They just have to weather the naysayers and critics along the way, the idealists who believe that only the points earned through lovely soccer are worth having.
5. The Little Five
5a. One costly bobble notwithstanding, Bill Hamid has been quite good again this year. But if we’re picking Goalkeeper of the Year right now (we aren’t, of course … lots of soccer to play) is there another choice other than Houston’s Tyler Deric? Yes, he gave up a bad goal to Orlando earlier this year. But he has also saved Dynamo bacon time and again in 2015. He did it again last week with six saves in a road draw with Orlando. The important thing is this: if we had scratched out a list of the Top Five ‘keepers in MLS to begin the season, can anybody honestly say Deric would have been on their list?
5b. Does it seem to anyone else that Seattle’s Obafemi Martins scores more “golazos” than anyone in league history. I don’t think Opta tracks such things, but surely he’s among the gold standard in ration of goals that garner Goal of the Week nominations. Here’s his absolute jaw-dropper from Saturday against Colorado.
◇ ◇ ◇ ◇ ◇
_Exercise requirements_
1. List every player named in the MLS text.
2. According to the MLS text, how many saves did Tyler Deric make in the road draw with Orlando?
◇ ◇ ◇ ◇ ◇
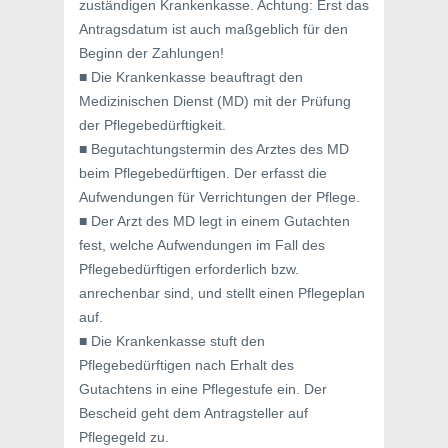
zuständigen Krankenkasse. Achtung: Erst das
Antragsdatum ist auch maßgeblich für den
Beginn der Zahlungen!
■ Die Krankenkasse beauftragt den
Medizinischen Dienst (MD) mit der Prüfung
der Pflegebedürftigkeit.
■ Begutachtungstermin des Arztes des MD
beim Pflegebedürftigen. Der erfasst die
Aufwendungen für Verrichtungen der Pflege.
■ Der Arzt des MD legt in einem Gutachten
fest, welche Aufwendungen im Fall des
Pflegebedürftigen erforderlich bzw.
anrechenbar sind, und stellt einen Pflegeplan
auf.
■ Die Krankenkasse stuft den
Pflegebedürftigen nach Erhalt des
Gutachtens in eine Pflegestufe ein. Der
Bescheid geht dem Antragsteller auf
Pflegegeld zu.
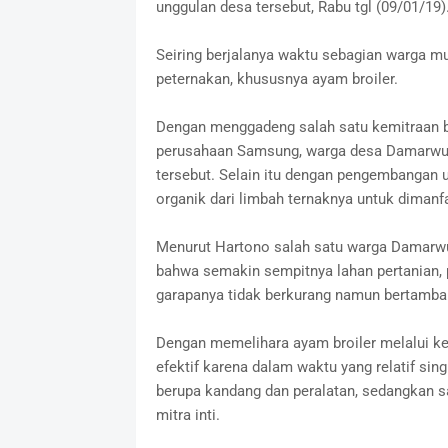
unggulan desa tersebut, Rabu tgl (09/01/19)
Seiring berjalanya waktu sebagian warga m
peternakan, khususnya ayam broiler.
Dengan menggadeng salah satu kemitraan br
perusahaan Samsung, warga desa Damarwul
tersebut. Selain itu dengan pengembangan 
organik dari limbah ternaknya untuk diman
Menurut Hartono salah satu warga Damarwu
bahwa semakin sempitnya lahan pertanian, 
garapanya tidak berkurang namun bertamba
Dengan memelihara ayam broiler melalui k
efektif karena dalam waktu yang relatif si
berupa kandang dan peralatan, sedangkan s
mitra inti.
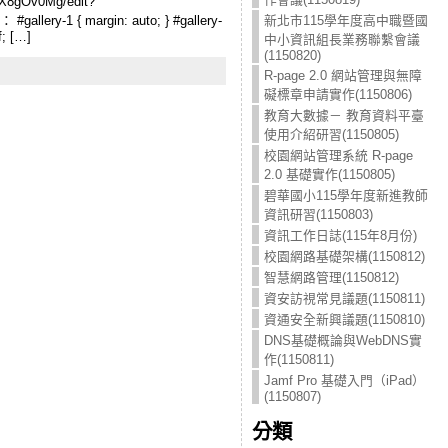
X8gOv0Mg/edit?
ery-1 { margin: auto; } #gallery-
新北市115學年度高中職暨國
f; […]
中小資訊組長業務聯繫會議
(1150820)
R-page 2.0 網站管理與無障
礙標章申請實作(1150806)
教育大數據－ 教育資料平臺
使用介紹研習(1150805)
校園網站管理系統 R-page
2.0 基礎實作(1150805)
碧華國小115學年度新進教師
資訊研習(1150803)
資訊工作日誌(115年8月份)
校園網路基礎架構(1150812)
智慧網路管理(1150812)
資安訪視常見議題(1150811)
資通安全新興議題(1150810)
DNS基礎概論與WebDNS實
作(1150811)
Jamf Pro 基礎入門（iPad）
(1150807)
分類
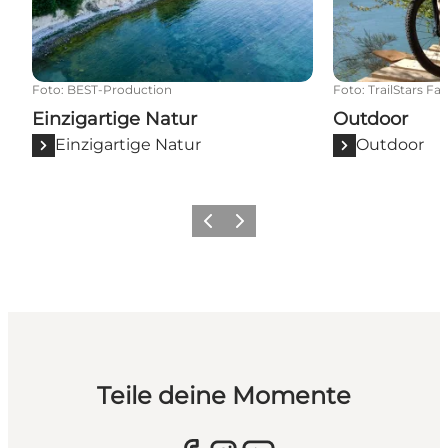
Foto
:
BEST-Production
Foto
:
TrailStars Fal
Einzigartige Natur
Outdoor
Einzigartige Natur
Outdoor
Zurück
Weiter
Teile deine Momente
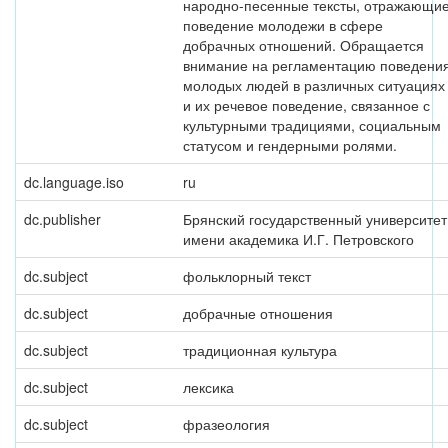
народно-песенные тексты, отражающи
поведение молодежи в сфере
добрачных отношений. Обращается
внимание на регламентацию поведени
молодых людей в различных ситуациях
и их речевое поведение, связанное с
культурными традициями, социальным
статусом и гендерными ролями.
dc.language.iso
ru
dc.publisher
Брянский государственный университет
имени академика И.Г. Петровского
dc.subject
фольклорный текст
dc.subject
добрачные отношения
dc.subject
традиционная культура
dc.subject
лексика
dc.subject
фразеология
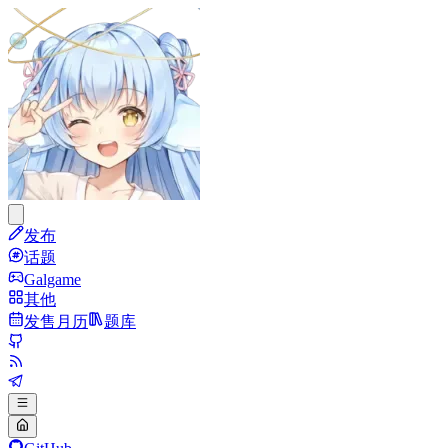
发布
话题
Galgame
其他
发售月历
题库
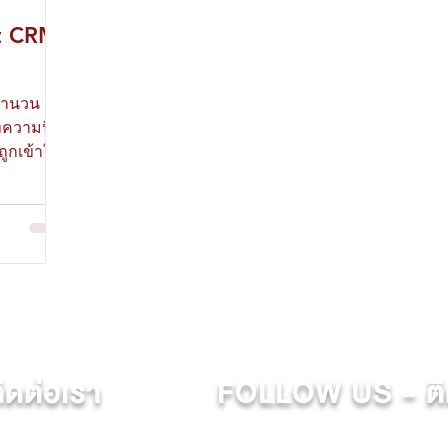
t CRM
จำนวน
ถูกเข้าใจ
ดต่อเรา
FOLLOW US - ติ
◇ ◇ ◇ ◇ ◇
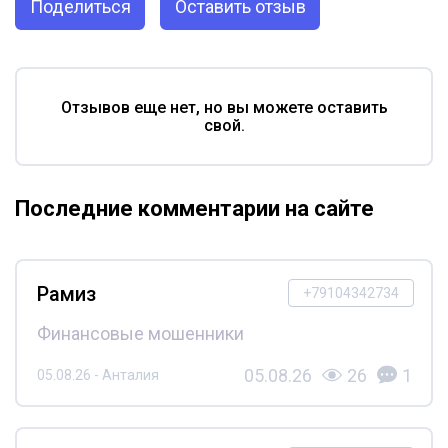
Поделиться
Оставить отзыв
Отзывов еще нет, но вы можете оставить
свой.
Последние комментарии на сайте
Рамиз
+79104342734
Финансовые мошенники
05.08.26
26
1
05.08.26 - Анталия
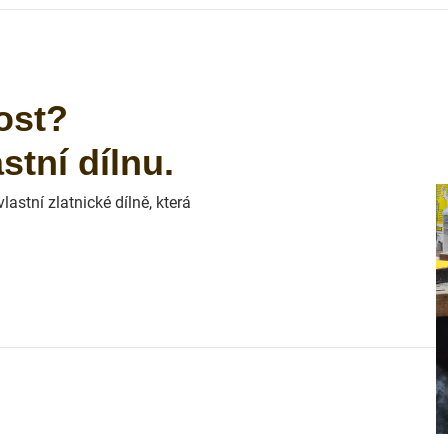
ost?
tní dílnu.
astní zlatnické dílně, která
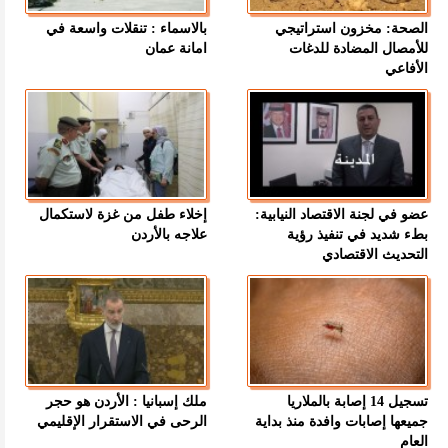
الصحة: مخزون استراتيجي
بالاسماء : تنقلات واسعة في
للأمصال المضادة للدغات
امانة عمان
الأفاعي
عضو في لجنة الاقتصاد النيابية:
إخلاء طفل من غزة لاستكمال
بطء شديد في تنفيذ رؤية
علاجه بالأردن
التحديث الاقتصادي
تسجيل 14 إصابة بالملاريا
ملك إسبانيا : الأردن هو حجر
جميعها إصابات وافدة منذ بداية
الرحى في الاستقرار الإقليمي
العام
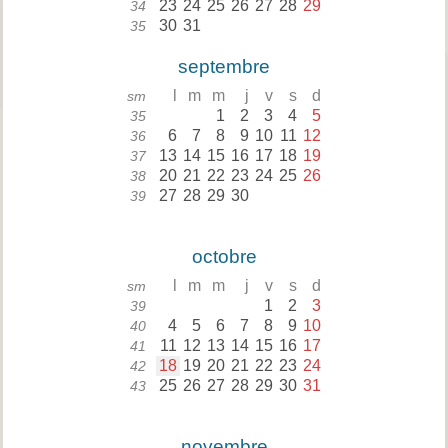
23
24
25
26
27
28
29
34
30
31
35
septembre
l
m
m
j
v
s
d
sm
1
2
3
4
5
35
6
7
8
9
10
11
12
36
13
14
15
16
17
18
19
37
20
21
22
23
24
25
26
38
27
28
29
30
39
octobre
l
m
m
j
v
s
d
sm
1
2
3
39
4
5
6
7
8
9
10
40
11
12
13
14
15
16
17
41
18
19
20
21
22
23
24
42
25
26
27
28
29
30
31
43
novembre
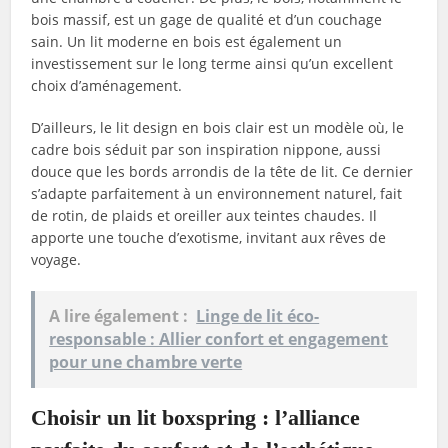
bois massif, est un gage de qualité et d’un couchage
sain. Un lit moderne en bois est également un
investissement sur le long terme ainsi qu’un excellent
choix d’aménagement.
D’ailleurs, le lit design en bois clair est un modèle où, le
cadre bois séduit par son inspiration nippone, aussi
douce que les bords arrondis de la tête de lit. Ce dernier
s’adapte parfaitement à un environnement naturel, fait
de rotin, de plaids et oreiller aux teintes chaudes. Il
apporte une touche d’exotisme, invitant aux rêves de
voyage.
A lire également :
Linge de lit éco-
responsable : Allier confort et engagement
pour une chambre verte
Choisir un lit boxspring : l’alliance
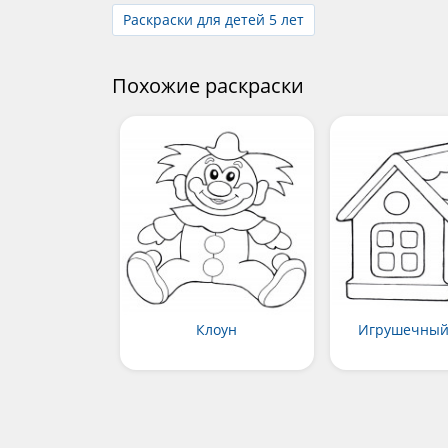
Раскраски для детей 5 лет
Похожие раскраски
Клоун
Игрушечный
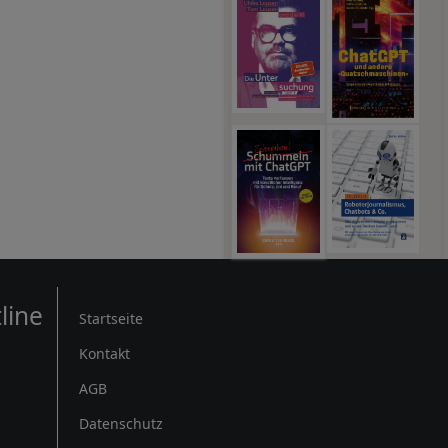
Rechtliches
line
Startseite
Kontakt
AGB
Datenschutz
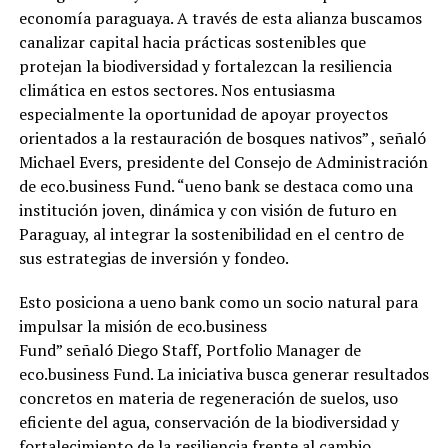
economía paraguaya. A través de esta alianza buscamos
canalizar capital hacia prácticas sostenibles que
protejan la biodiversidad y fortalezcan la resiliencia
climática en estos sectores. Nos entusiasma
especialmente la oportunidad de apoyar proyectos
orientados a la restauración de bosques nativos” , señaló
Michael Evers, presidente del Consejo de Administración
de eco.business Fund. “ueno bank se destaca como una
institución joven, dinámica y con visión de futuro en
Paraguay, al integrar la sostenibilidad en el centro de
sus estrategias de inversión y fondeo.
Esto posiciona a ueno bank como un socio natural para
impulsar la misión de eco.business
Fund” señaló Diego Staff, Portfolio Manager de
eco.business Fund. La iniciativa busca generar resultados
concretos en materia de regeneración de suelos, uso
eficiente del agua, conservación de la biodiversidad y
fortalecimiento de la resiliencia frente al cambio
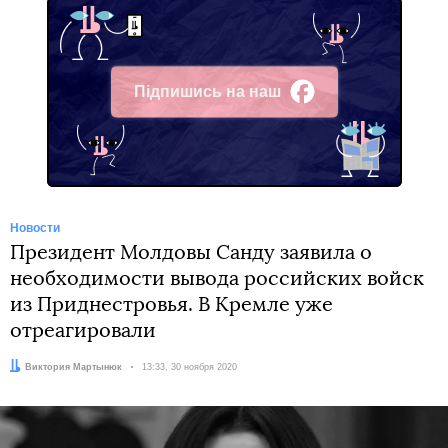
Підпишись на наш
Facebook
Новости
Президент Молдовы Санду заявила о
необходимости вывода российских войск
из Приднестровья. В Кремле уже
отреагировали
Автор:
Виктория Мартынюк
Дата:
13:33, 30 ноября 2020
◇ ◇ ◇ ◇ ◇
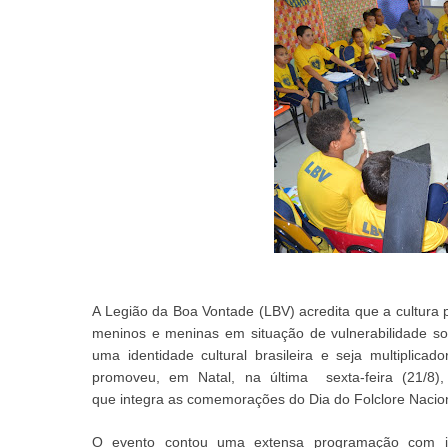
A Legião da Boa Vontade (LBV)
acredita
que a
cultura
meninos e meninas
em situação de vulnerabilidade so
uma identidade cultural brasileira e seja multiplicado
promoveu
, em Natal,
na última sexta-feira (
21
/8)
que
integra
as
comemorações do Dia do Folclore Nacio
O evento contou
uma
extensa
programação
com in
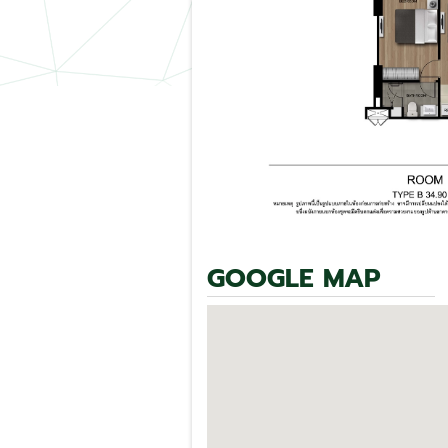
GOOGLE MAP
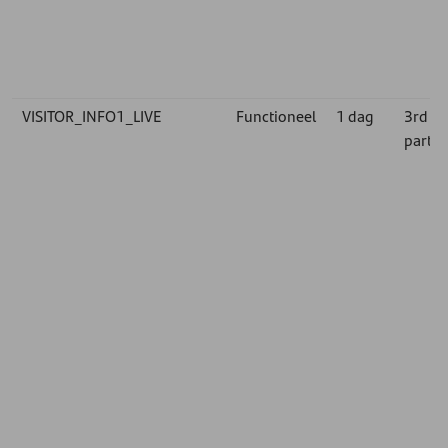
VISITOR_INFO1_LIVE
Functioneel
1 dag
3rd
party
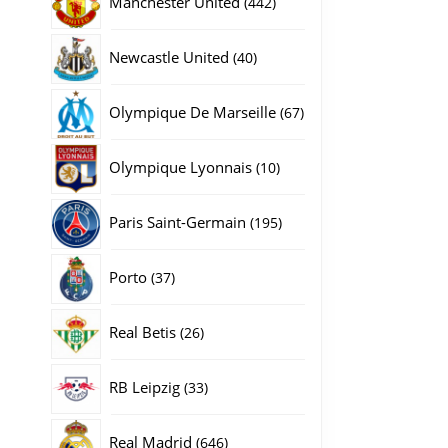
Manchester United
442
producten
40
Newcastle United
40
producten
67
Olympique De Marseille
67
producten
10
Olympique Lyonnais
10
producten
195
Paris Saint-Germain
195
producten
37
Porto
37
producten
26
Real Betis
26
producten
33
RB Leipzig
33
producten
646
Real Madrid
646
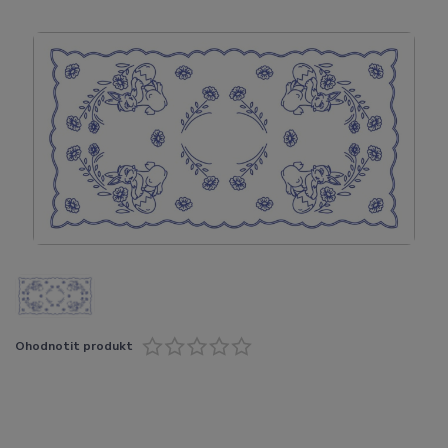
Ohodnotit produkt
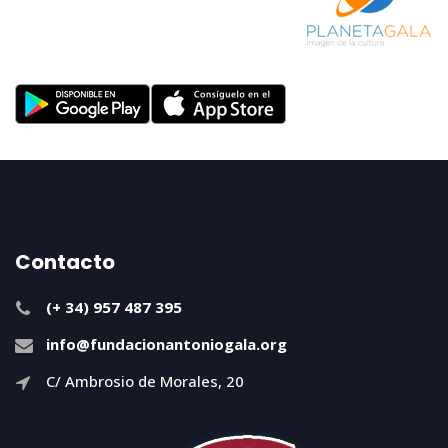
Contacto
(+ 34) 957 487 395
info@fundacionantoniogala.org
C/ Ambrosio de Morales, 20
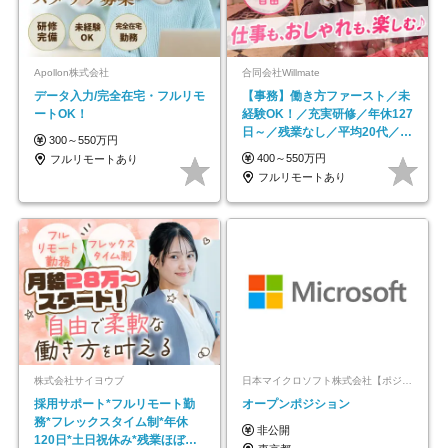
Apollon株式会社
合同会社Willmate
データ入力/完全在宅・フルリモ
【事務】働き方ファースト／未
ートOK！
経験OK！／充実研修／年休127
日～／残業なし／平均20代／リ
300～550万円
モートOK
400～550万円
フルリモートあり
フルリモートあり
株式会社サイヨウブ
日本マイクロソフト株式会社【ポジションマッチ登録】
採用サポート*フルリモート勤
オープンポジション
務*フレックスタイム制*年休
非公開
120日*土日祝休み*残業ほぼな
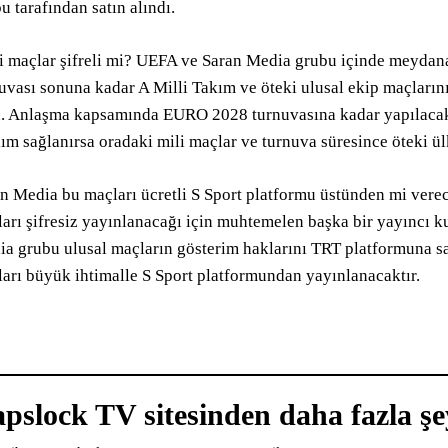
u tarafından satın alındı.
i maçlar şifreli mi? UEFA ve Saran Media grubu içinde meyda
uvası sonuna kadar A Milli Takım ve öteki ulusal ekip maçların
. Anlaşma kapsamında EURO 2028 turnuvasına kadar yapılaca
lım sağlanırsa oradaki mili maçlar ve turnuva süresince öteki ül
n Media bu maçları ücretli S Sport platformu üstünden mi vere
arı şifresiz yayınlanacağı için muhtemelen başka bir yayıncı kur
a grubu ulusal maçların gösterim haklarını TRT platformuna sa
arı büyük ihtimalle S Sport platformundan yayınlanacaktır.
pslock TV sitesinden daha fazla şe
◇ ◇ ◇ ◇ ◇
_Task-by-task answers_
1. Bill Hamid, Tyler Deric, Obafemi Martins

2. Six